Il assura pendant près de vingt-cinq ans, la présidence du conseil national de l'ordre des médecins. Pendant son mandat, il s'était tout spécialement occupé de la réforme de la Sécurité sociale, de la réforme hospitalière, et de celles des études médicales. Il avait aussi contribué à l'élaboration d'un enseignement médical continu, et multiplié les actions pour obtenir le rétablissement du ministère de la santé publique, et pour faire modifier l'article 63 du code pénal.

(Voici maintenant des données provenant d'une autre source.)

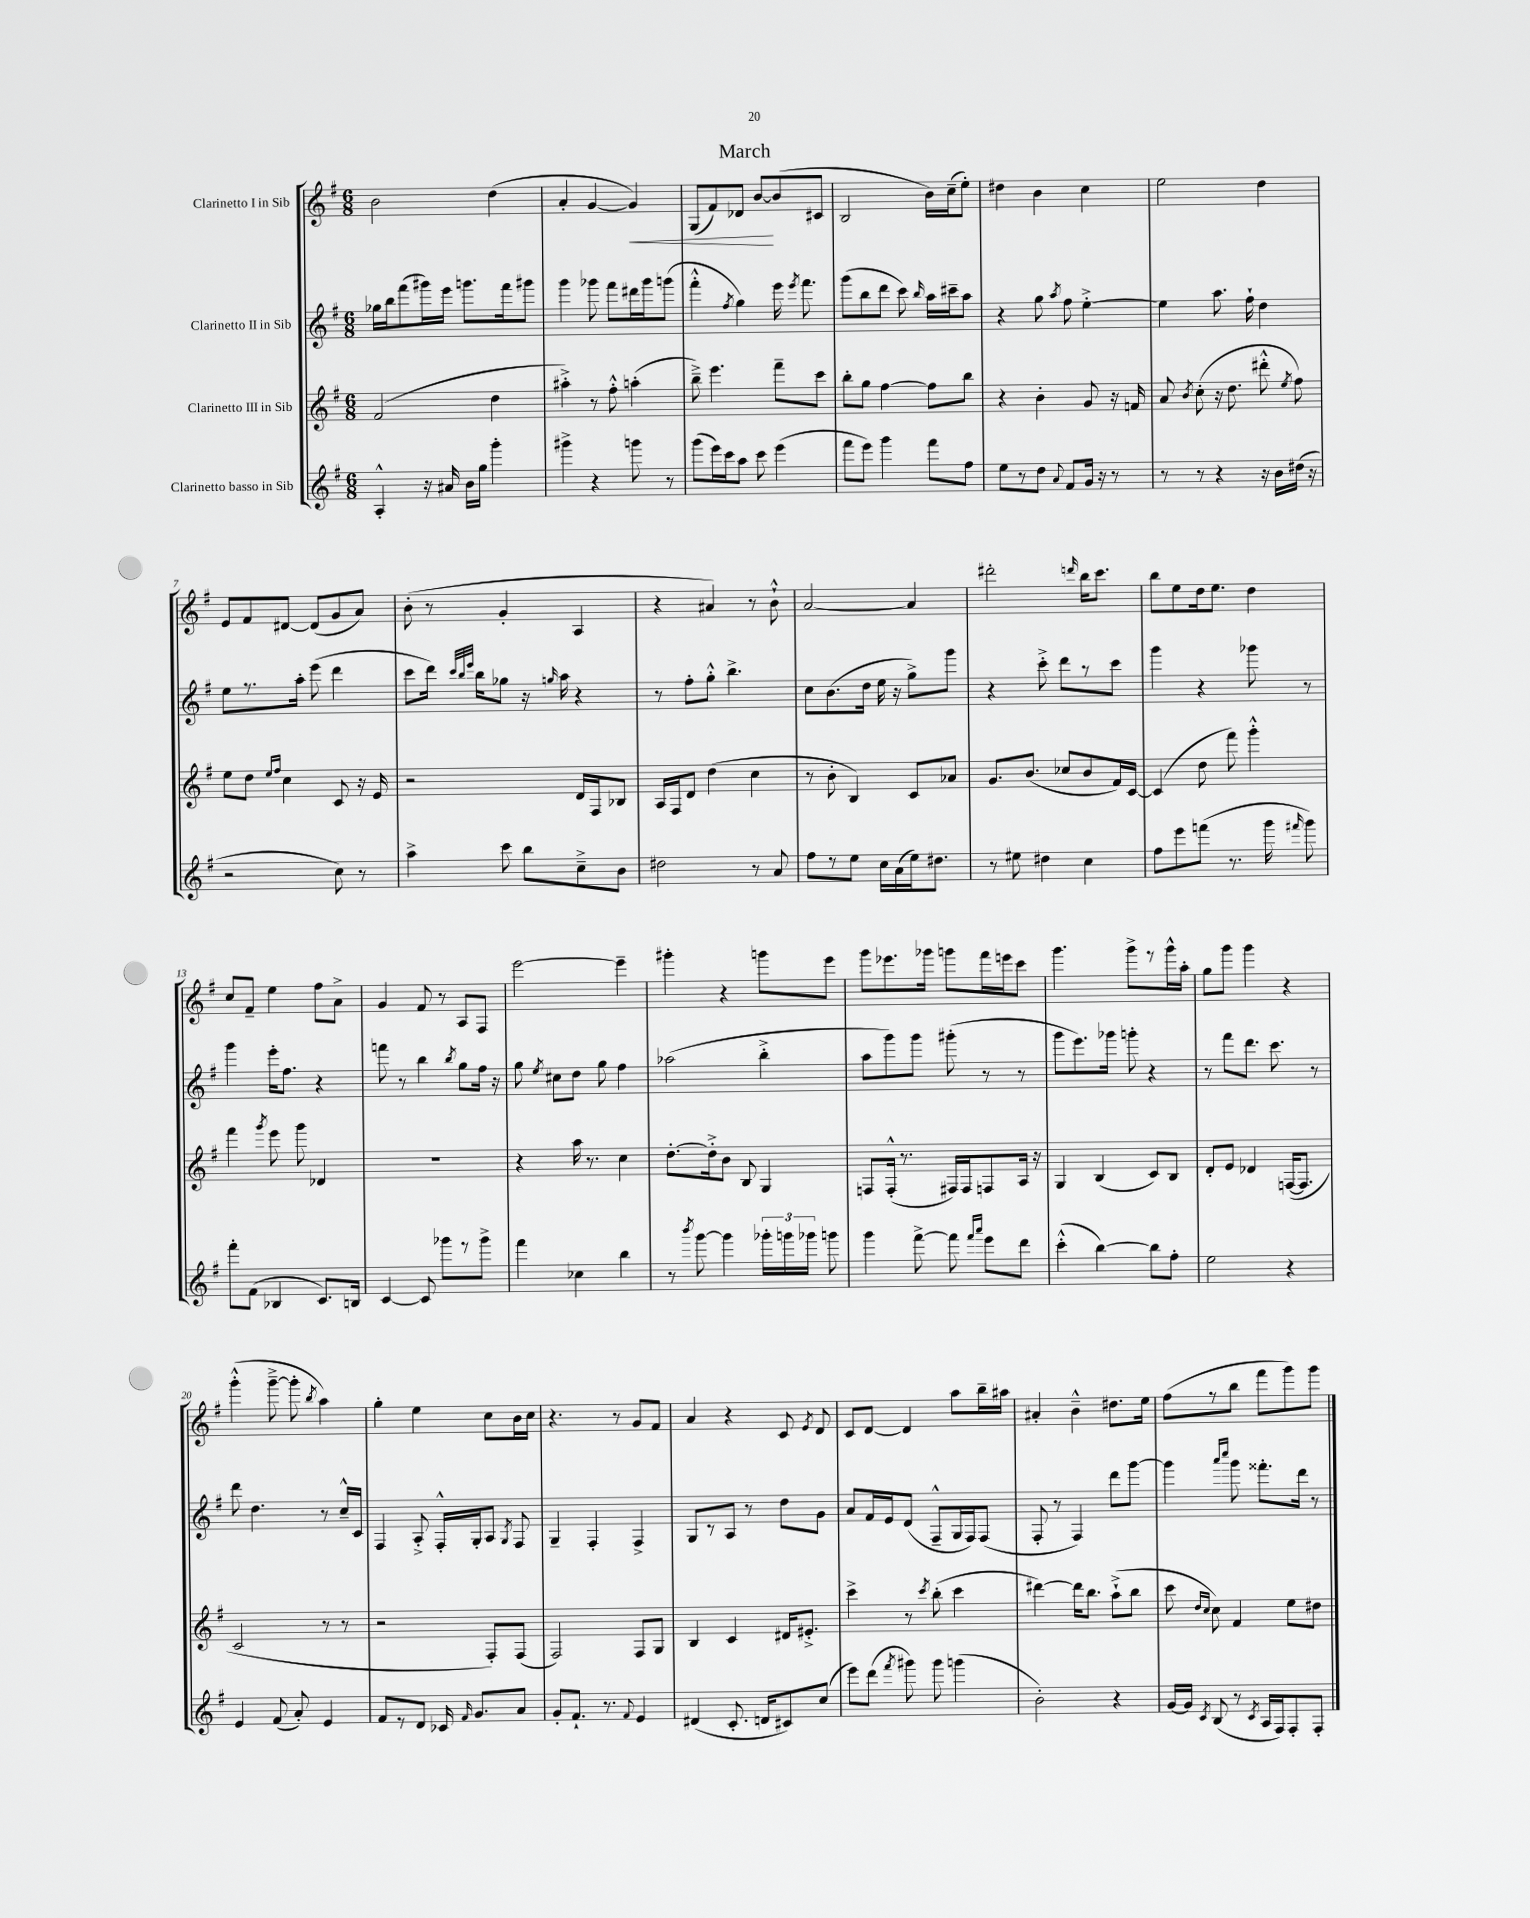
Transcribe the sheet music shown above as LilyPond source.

\header { title = "March" }
<<
\new StaffGroup <<
\new Staff = "s0" \with { instrumentName = "Clarinetto I in Sib" } {
    \clef treble \key g \major \numericTimeSignature \time 6/8
    \autoBeamOff b'2 d''4( |
    a'4-. g'4~ g'4\<) |
    g8[( fis'8) des'8] b'8[~\! b'8( cis'8] |
    b2 b'16[) c''16--( e''8]-.) |
    dis''4 b'4 c''4 |
    e''2 d''4 |
    e'8[ fis'8 dis'8]~ dis'8[( g'8 a'8]) |
    b'8-.( r8 g'4-. a4 |
    r4 ais'4) r8 b'8-!-^ |
    a'2~ a'4 |
    dis'''2-. \grace { d'''16 } b''16[ c'''8.] |
    b''8[ e''8 d''16 e''8.] d''4 |
    c''8[ fis'8]-- e''4 fis''8[ a'8]-> |
    g'4 fis'8 r8 a8[ fis8] |
    e'''2~ e'''4-- |
    gis'''4-. r4 g'''8[ e'''8] |
    g'''8[ ees'''8. ges'''16] g'''8[ fis'''16 e'''16 c'''8] |
    g'''4. g'''8[-> r8 g'''16-^ a''16]-. |
    g''8[ g'''8] g'''4 r4 |
    g'''4-.-^( g'''8~---> g'''8-. \acciaccatura { b''8 } a''4) |
    g''4-. e''4 c''8[ b'16 c''16] |
    r4. r8 g'8[ fis'8] |
    a'4 r4 c'8 \acciaccatura { e'8 } d'8 |
    c'8[ d'8]~ d'4 a''8[ b''16-- ais''16] |
    ais'4-. b'4---^ dis''8.[ e''16] |
    fis''8[( r8 b''8] fis'''8[ g'''8) g'''8] \bar "|." |
}
\new Staff = "s1" \with { instrumentName = "Clarinetto II in Sib" } {
    \clef treble \key g \major \numericTimeSignature \time 6/8
    \autoBeamOff ges''16[ b''16 fis'''8( gis'''16) e'''16] g'''8.[ fis'''16 gis'''8] |
    g'''4 ges'''8 fis'''8[ dis'''16 ges'''16 g'''8]( |
    fis'''4-.-^ \acciaccatura { fis''8 } g''4) e'''16 \acciaccatura { e'''8 } fis'''8. |
    g'''8[( b''8 d'''8] c'''8) \grace { b''16 } a''16[ cis'''16-- a''8] |
    r4 g''8 \acciaccatura { a''8 } fis''8 e''4~-.-> |
    e''4 a''8. fis''16-! d''4 |
    e''8[ r8. a''16]-. e'''8( d'''4 |
    c'''8[ d'''16]) \grace { c'''32[ b''32 e'''32] } b''16[ ges''8] r16 \grace { g''16 } a''16 r4 |
    r8 fis''8[-. g''8]-.-^ b''4.-> |
    c''8[ b'8.( d''16] e''16 r16 g''8[->) g'''8] |
    r4 c'''8-.-> d'''8[ r8 c'''8] |
    g'''4 r4 ges'''8 r8 |
    g'''4 e'''16[-. fis''8.] r4 |
    f'''8 r8 b''4 \acciaccatura { b''8 } g''8[ fis''16] r16 |
    g''8 \acciaccatura { e''8 } cis''8[ d''8] g''8 fis''4 |
    aes''2( b''4-.-> |
    a''8[ g'''8) g'''8] gis'''8-.( r8 r8 |
    g'''8[ e'''8.) ges'''16] g'''8-. r4 |
    r8 fis'''8[ d'''8.] c'''8. r8 |
    d'''8 d''4. r8 c''16[---^ c'16] |
    fis4 a8-.-> fis16[-.-^ g16-. a8] \acciaccatura { g8 } fis8 |
    g4-- fis4-. fis4-> |
    g8[ r8 a8] r8 d''8[ g'8] |
    a'8[ fis'16 e'16 d'8]( fis8[---^ g16 fis16) fis8]( |
    fis8-. r8 fis4) d'''8[ g'''8]~ |
    g'''4 \grace { a'''16[ c''''16] } g'''8 fisis'''8.[-. d'''16] r8 \bar "|." |
}
\new Staff = "s2" \with { instrumentName = "Clarinetto III in Sib" } {
    \clef treble \key g \major \numericTimeSignature \time 6/8
    \autoBeamOff fis'2( d''4 |
    ais''4-.->) r8 fis''8-.-^ a''4-.( |
    b''8--->) e'''4. fis'''8[-- c'''8] |
    b''8[-. g''8] fis''4~ fis''8[ b''8] |
    r4 b'4-. g'8 r16 f'16 |
    a'8 \acciaccatura { b'8 } c''8-.( r16 d''8. dis'''8-.-^ \acciaccatura { e''8 } fis''8) |
    e''8[ d''8] \grace { e''16[ fis''16] } c''4 c'8 r16 e'16 |
    r2 d'16[ fis16 bes8] |
    a16[ fis16 d'8] d''4( c''4 |
    r8 b'8-. b4) c'8[ aes'8] |
    g'8.[ b'8.]( ces''8[ b'8 fis'16) c'16]~ |
    c'4( d''8 fis'''8) g'''4-.-^ |
    fis'''4 \acciaccatura { g'''8 } e'''8 g'''8 des'4 |
    R2. |
    r4 a''16 r8. c''4 |
    d''8.[~-. d''16-.-> b'8] b8 g4 |
    f8[ f16]-.-^( r8. fis16[) fis16 f8 a16] r16 |
    g4 b4( c'8[) b8] |
    d'8[-. e'8] des'4 f16[~( f8.] |
    c'2 r8 r8 |
    r2 fis8[-.) fis8]( |
    fis2) fis8[ g8] |
    b4 c'4 dis'16[ eis'8.]-.-> |
    c'''4-> r8 \acciaccatura { c'''8 } b''8-.( c'''4 |
    dis'''4~) dis'''16[ b''8.] a''8[-!->( b''8] |
    c'''8 \grace { d''16[ c''16] } c''8) fis'4 e''8[ dis''8] \bar "|." |
}
\new Staff = "s3" \with { instrumentName = "Clarinetto basso in Sib" } {
    \clef treble \key g \major \numericTimeSignature \time 6/8
    \autoBeamOff a4-.-^ r16 ais'16 b'16[ g''16] g'''4-. |
    gis'''4-> r4 g'''8 r8 |
    g'''8[( e'''16) c'''16 a''8] c'''8 e'''4( |
    fis'''8[ e'''8]) g'''4 fis'''8[ fis''8] |
    e''8[ r8 d''8] \appoggiatura { a'8 } fis'8[ g'16] r16 r8 |
    r8 r8 r4 r16 b'16[ dis''16]( r16 |
    r2 c''8) r8 |
    a''4-> c'''8 b''8[ c''8---> b'8] |
    dis''2 r8 a'8 |
    fis''8[ r8 e''8] c''16[ a'16( e''16) dis''8.] |
    r8 eis''8 dis''4 c''4 |
    fis''8[ e'''8 f'''8]( r8. g'''16 \grace { fis'''16 } g'''8) |
    fis'''8[-. fis'8]( bes4 c'8.[) b16] |
    c'4~ c'8 ges'''8[ r8 ges'''8]-> |
    fis'''4 ces''4 b''4 |
    r8 \acciaccatura { b'''8 } g'''8~ g'''4 \tuplet 3/2 { ges'''16[-. g'''16 ges'''16] } g'''8 |
    g'''4 fis'''8~-> fis'''8 \grace { fis'''16[ a'''16] } e'''8[ d'''8] |
    c'''4-.-^( b''4~) b''8[ fis''8]-. |
    e''2 r4 |
    e'4 fis'8( a'8-.) e'4 |
    fis'8[ r8 d'8] ces'16 \grace { fis'16 } g'8.[ a'8] |
    g'8[-. fis'8.]-! r8. \appoggiatura { fis'8 } e'4 |
    dis'4( c'8.-. d'16[ cis'8) c''8]( |
    e'''8[) d'''8]( \acciaccatura { fis'''8 } gis'''8) gis'''8 g'''4( |
    b'2-.) r4 |
    g'16[~ g'16] \acciaccatura { c'8 } b8( r8 \acciaccatura { c'8 } a16[ fis16) fis8-. fis8]-. \bar "|." |
}
>>
>>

Il fut président du haut comité médical de la Sécurité sociale, membre du Conseil économique et social de 1959 à 1974. En 1965, il était devenu membre du conseil de l'ordre de la Légion d'honneur, et membre des comités des programmes de radio et de télévision à l'ORTF, et, en 1973, membre du Conseil national de l'enseignement supérieur et de la recherche. Membre de l'Institut, le professeur de Vernejoul était aussi membre des académies des sciences, de médecine et de chirurgie. Il était grand-croix de la Légion d'honneur.]